In this section, we discuss the aspects of the inversions related to parameter or model state optimization and the associated loss functions.

Loss functions

The loss function that is being optimized $\mathcal{L}$ consists of a data fidelity term $\mathcal{D}$ and an optional regularization $\mathcal{R}$. The data fidelity term represents the error between the predicted state of the glacier $\hat S$ and its ground truth state $S$. The state $S$ consists of the thickness $H$ and the ice surface velocity $V$ and we write $S=\begin{pmatrix}H\\ V\end{pmatrix}$. The ground truth for each of these variables is available through different datasets.
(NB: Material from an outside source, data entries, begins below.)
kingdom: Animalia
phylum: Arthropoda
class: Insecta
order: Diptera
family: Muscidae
The data fidelity term to minimize is $\mathcal{D}\left(\hat S, S \right)$

and it can be as simple as the sum of two $L^2$ losses for each of the variables, or involve more complex cost functions. The complete description of the different losses are available in their corresponding docstrings but we provide here a brief summary for each of them.

There are very simple types which are agnostic to the nature of the variables whose error is being computed (that is $H$ or $V$). These are:

L2Sum: $L^2$ sum of the error inside the glacier.
LogSum: Logarithmic sum used in [3].

These types which define very simple operations are used in more complex loss functions:

LossH: Loss function over the ice thickness only.
LossV: Loss function over the ice surface velocity only.
LossHV: Loss function over both the ice thickness and ice surface velocity.
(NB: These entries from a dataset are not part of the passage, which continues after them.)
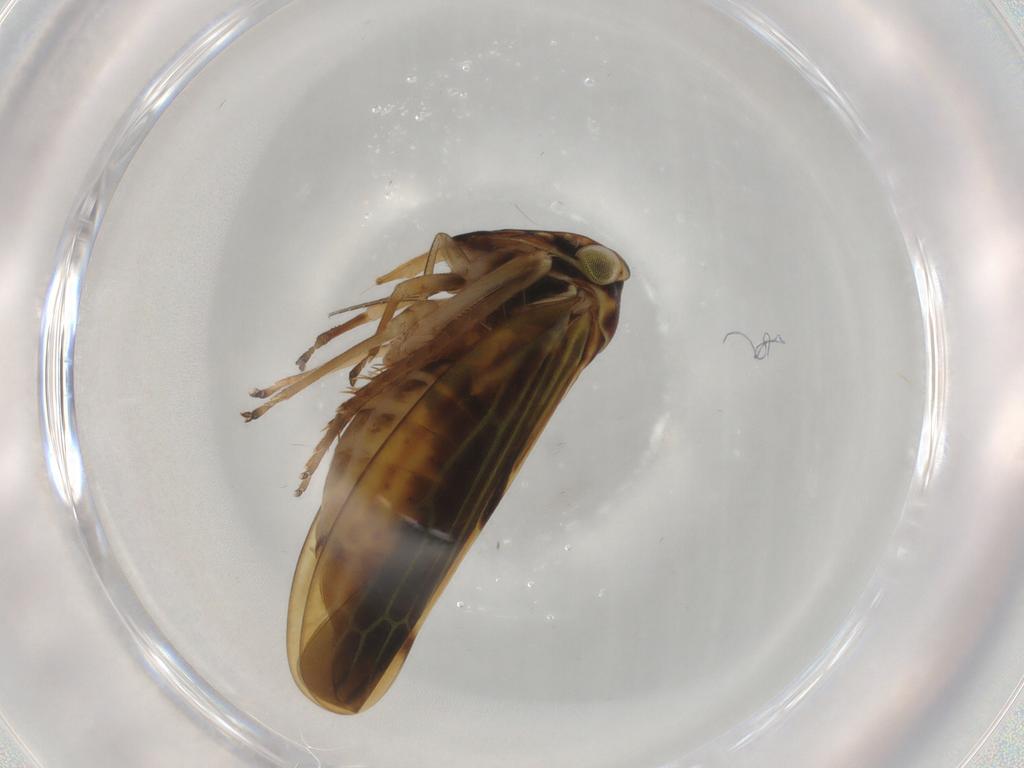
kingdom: Animalia
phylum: Arthropoda
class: Insecta
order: Hemiptera
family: Cicadellidae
The loss function for the ice thickness is mathematically defined as:

\[L(\theta) = \int_{t\in\mathcal{T}} \int_{x\in\Omega} \ell(H(x, t; \theta), \theta) dt d\Omega\]

where $\Omega\subset\mathbb{R}^2$ defines the inner mask of the glacier where each pixel is at least at a given distance from the borders, and $\ell(\hat H(x, t), \theta)$ is the point evaluated loss function. In the case of the $L^2$ loss, $\ell(H(x, t; \theta), \theta) = \left(\hat H(t, x) - H(t, x)\right)_2^2$. In the formula above, $\hat H$ and $H$ are written in a continuous setting where no grid is defined. In practice, the iceflow equation is solved on a given grid $(x_i)_{i\leq I}$ where each $x_i\in\mathbb{R}^2$.

However, since we have very sparse observations, data is available only at specific points in time and space. The ground truth ice thickness, generally coming from ground penetrating radar (GPR) field work from the Glathida database [4], displays a very strong sparsity, with observations concentrated along radar transects. Glacier ice surface velocity products , e.g. [5], [6], are notoriously less sparse, but still present many gaps in the grid due to signal-to-noise-ratio issues from the products. Let $\mathcal{X}=(x_j,t_j)_{j\leq J}$ define the set of points where there are ground truth measurements. We assume that $\forall j\leq J,\, x_j\in(x_i)_i$, that is the ground truth measurements are aligned with the simulation grid. The data fidelity term in the discrete setting then becomes $\mathcal{D}\left(\hat S, S \right) \stackrel{\mathrm{def}}{=} \sum_{j \leq J} \left( \hat H(t_j,x_j)-H(t_j,x_j) \right)^2$ with $\hat H(t_j,x_j)$ the predicted ice thickness at time $t_j$ and on the node of the simulation grid $x_j$.